▶ [REQUIREMENT] In the listing below, find each line holding "relocated" and copy it.

▶ [INPUT DATA]

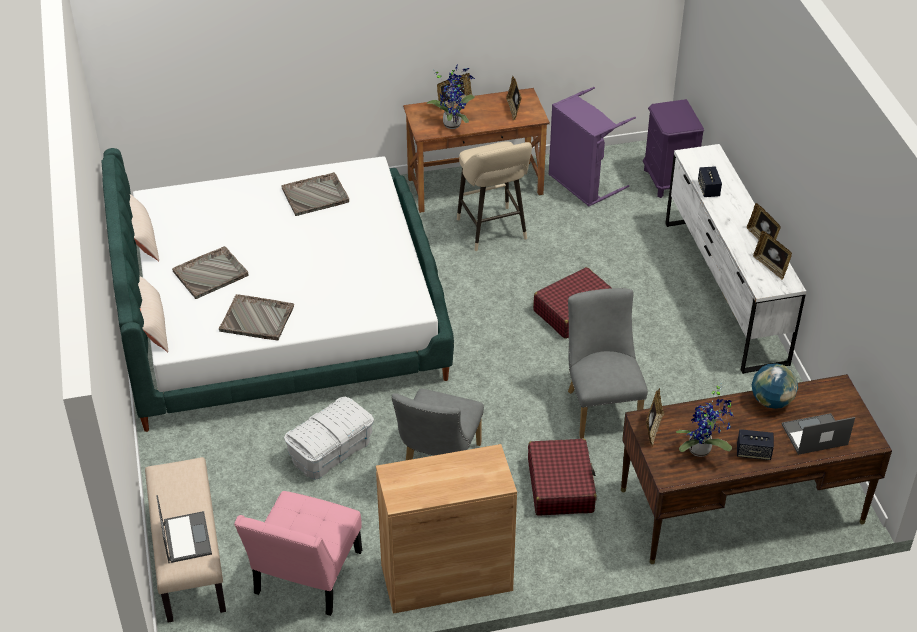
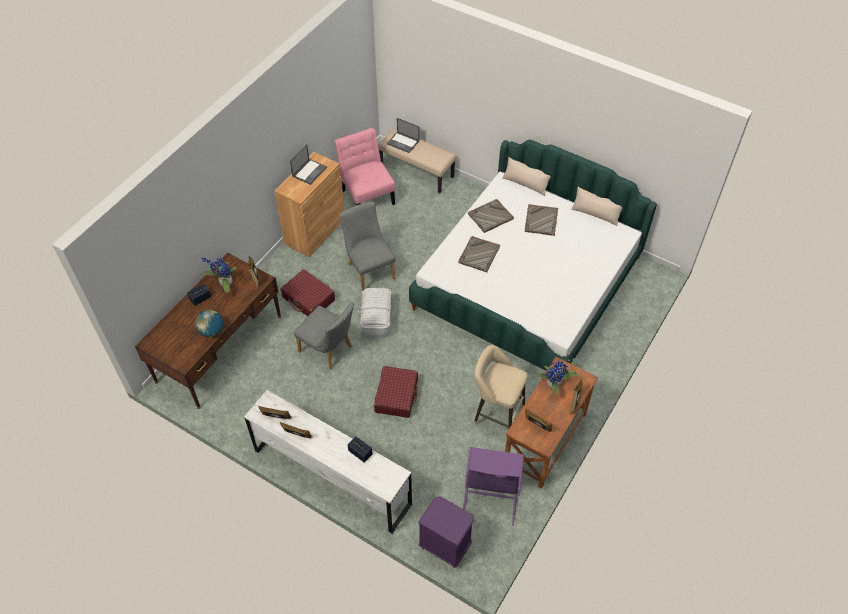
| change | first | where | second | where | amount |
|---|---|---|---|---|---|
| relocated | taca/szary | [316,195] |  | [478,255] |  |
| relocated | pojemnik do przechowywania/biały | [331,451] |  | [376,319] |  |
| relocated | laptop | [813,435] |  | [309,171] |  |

▶ [SOLVED PROBLEM]
| relocated | taca/szary | [316,195] |  | [478,255] |  |
| relocated | pojemnik do przechowywania/biały | [331,451] |  | [376,319] |  |
| relocated | laptop | [813,435] |  | [309,171] |  |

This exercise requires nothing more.